It’s been a rough week on pop-culture icons. Ed McMahon died Tuesday followed by Farrah Fawcett yesterday morning and Michael Jackson the same afternoon. Each of these figures had a tremendous impact on our modern culture.
Sweet, glorious Farrah. Her name even sounds like sex.
That poster? I never owned it. But my friend Stevie Whitworth? His big brother owned it. And when he wasn’t around, Stevie and I would sneak into his room and just look at it.
Look at it!
By today’s standards it is incredibly modest, but back then? Smokin’ hot!
Most folks my age remember Farrah from her days on Charlie’s Angels. I was never a fan of Charlie’s Angels. My brother was.

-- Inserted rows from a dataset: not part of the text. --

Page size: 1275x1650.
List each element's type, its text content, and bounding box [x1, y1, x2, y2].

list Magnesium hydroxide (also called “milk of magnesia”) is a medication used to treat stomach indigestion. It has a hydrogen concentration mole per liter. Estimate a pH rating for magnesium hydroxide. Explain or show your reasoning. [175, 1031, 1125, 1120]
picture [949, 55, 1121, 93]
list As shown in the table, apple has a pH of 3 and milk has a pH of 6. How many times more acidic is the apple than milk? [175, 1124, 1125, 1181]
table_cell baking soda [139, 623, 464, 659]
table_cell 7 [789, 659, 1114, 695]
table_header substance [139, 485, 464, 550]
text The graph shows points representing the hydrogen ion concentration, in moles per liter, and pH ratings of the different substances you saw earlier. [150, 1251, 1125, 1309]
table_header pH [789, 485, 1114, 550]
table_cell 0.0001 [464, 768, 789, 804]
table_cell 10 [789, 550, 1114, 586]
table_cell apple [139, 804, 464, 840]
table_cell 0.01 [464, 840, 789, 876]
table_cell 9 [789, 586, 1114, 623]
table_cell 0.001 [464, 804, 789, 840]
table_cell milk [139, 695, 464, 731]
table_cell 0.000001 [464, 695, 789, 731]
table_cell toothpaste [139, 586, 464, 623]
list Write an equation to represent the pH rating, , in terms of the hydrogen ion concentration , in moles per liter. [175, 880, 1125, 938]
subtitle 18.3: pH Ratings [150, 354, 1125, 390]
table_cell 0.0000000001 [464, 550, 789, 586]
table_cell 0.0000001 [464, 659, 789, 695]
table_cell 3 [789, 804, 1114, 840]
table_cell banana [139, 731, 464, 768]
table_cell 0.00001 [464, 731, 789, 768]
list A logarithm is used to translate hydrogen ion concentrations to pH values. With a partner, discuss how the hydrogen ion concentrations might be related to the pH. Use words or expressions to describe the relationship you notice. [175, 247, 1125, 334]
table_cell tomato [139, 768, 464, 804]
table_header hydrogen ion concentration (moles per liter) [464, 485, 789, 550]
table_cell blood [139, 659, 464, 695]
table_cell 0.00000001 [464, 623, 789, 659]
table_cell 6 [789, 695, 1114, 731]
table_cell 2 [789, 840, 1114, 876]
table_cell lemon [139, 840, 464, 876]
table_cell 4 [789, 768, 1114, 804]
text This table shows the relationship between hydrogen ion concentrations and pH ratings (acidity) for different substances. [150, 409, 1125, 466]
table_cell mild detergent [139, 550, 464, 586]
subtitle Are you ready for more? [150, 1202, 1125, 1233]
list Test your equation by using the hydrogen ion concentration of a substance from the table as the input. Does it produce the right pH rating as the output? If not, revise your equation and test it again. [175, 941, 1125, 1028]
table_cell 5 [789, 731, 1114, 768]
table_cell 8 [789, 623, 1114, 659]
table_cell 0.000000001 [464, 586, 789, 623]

My fascination – beyond the poster – was her marriage to the coolest man alive in the eyes of my nine-year-old self, Colonel Steve Austin, The Six Million Dollar Man. Okay, she was married to Lee Majors who played Steve Austin, but still! How cool is that to be married to a bionic person?!? How she could trade a nifty cyborg for Ryan O’Neal is quite beyond me.
True, O’Neal was in A Bridge Too Far (awesome movie), but he was also in that Streisand Main Event movie. Yech.
For me, Farrah was not ever an actor that grabbed me. I saw the Burning Bed and a handful of Charlies Angels eps. But none of those spoke to me. She was a sex object (to use the language of the 70s). I objectified the hell out of her.
As a pre-sexual boy, I knew I liked how she made me feel “down there,” I just didn’t know what it meant. I’m pretty I sure I know what it means now. The world seems less sexy without her.
Forever recognized as a side-man, Ed McMahon epitomized the role. He was a man that went to great lengths making others look good. Johnny Carson, Jerry Lewis, and Dick Clark all benefited from McMahon’s generous, supporting performance as emcee/straight man.
I have a child’s memories of his work on the Tonight Show and on the Jerry Lewis Labor Day Telethon. I remember him primarily as a pitchman.
He poured beer for Budweiser, delivered checks for Pubishers Clearinghouse, and sold insurance.
A great salesman was he.
I strongly disliked Michael Jackson from the get-go.
I suppose that’s not true. I kinda liked the Jackson 5ive cartoon. But since then? Creepy sonuvabitch.
And not in a good way.
He had that whole stranger danger vibe going on. Joe Jackson, what’d you do to your boy?
Dislike him as much as I do, there’s no denying the King of Pop’s impact on our culture. I mean, without Jacko – who would Corey Feldman dress like? At least we still have our Coreys.
Michael Jackson was 50 years old (holy crap!) and is survived by Bubbles the Chimp.
Bubbles could not be reached for comment.